→ AIM OF THE TASK: Gather every line below that contains the word "vacances", and copy each one in full.

→ EXERCISE MATERIAL:
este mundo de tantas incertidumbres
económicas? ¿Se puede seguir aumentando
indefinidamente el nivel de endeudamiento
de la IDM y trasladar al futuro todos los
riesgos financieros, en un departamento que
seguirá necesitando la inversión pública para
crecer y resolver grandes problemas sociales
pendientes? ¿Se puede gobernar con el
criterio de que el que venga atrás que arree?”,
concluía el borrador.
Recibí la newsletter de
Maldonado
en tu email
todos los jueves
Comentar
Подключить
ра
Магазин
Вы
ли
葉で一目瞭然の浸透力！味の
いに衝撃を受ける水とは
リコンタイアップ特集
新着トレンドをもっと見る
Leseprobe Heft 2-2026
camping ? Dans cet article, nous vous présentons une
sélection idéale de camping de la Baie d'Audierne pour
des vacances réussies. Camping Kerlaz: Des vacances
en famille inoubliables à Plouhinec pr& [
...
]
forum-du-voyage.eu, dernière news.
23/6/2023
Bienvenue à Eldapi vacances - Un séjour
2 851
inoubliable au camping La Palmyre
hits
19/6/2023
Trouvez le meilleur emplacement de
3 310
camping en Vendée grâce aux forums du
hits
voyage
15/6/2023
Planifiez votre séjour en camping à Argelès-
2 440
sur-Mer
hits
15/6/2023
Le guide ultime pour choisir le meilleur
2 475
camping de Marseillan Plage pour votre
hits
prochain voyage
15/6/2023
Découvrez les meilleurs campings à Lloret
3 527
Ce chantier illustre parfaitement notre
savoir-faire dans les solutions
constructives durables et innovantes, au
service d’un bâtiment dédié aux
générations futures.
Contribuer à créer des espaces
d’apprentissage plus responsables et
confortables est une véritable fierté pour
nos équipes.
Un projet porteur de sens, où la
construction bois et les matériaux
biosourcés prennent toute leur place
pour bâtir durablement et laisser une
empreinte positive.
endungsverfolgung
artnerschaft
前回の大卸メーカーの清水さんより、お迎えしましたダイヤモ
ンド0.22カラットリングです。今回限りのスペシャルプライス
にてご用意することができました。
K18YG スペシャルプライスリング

* * *

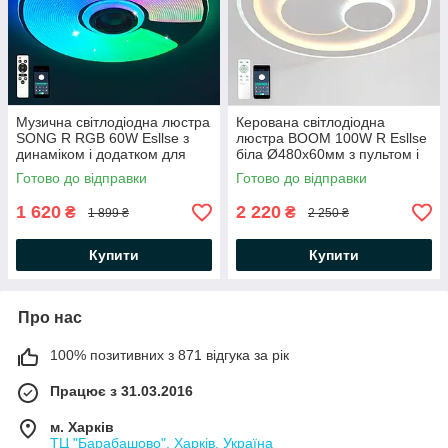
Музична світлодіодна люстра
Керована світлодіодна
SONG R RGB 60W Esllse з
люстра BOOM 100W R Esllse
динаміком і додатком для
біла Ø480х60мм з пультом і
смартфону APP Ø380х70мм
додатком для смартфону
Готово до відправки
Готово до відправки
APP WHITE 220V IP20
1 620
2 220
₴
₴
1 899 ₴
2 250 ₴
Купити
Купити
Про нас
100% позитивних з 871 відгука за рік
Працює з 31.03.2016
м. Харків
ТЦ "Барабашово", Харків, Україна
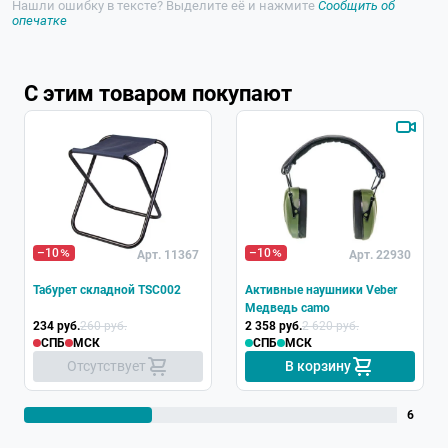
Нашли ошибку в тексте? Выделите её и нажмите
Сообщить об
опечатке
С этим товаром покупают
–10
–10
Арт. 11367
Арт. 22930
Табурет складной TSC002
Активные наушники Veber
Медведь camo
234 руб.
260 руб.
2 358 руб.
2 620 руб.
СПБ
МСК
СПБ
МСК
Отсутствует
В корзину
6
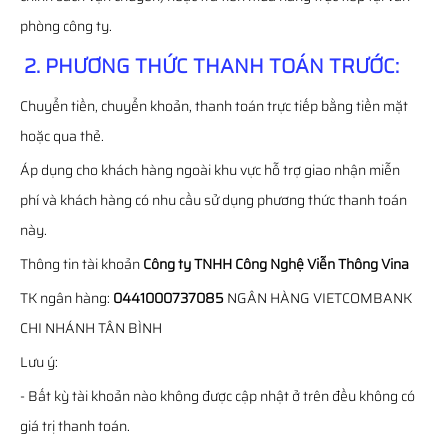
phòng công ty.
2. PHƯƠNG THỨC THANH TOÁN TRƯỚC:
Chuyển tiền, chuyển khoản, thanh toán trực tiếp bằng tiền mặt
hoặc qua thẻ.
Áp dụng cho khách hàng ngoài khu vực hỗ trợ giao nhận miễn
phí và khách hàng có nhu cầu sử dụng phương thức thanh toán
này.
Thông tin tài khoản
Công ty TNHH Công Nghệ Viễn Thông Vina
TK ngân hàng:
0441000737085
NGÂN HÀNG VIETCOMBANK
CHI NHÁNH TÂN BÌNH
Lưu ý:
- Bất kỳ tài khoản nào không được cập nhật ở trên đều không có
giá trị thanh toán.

---

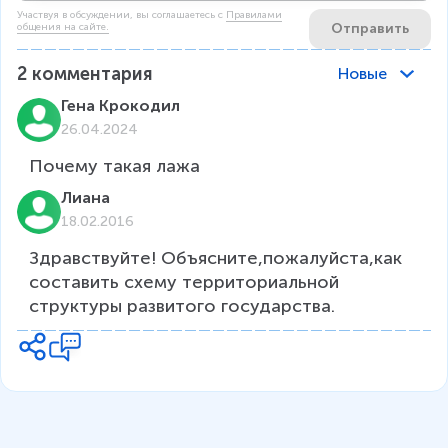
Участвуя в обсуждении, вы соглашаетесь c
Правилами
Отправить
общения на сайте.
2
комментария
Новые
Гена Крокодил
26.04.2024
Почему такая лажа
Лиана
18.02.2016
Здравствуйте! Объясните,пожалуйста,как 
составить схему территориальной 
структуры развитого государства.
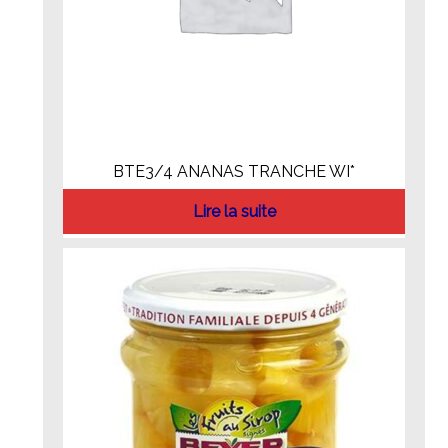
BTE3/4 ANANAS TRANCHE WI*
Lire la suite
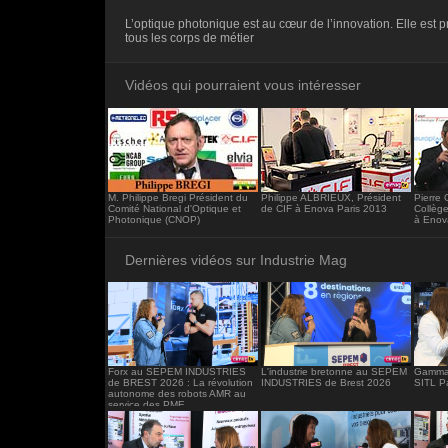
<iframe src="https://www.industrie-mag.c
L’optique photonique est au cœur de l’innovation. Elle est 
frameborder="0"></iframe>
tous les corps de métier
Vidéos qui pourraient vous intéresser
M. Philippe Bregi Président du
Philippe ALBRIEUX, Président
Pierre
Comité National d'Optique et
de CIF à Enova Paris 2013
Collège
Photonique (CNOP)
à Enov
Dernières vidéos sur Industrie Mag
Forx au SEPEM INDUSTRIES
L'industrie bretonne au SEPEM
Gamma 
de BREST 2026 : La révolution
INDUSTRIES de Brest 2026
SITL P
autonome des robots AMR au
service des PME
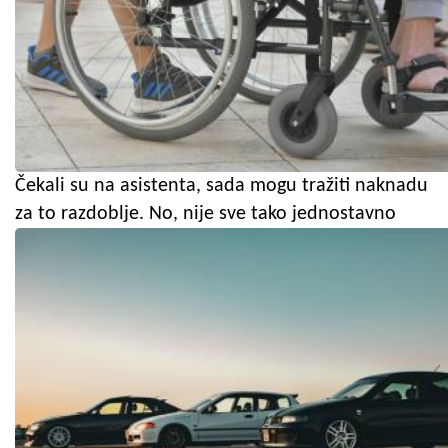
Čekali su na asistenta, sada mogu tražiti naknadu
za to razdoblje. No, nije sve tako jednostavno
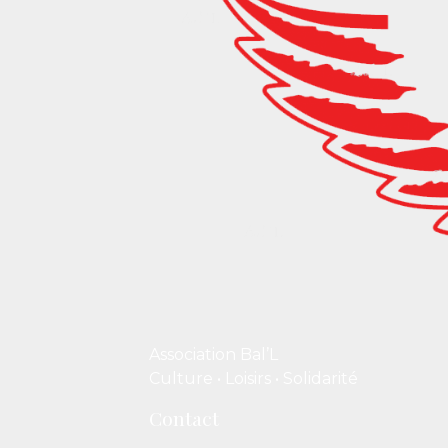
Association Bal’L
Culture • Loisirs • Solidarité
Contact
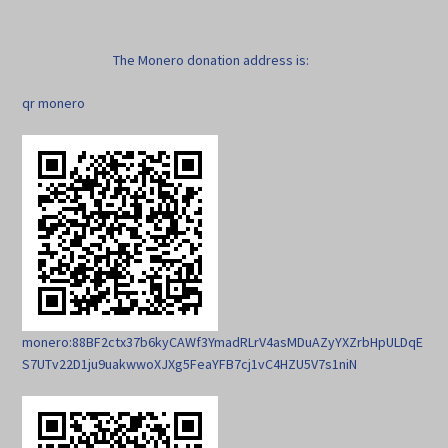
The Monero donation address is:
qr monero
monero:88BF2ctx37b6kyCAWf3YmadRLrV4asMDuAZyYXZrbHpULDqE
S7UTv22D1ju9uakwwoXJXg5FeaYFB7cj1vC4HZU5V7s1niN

→ REPLY TO THE TASK:
des vacances réussies. Camping Kerlaz: Des vacances
Bienvenue à Eldapi vacances - Un séjour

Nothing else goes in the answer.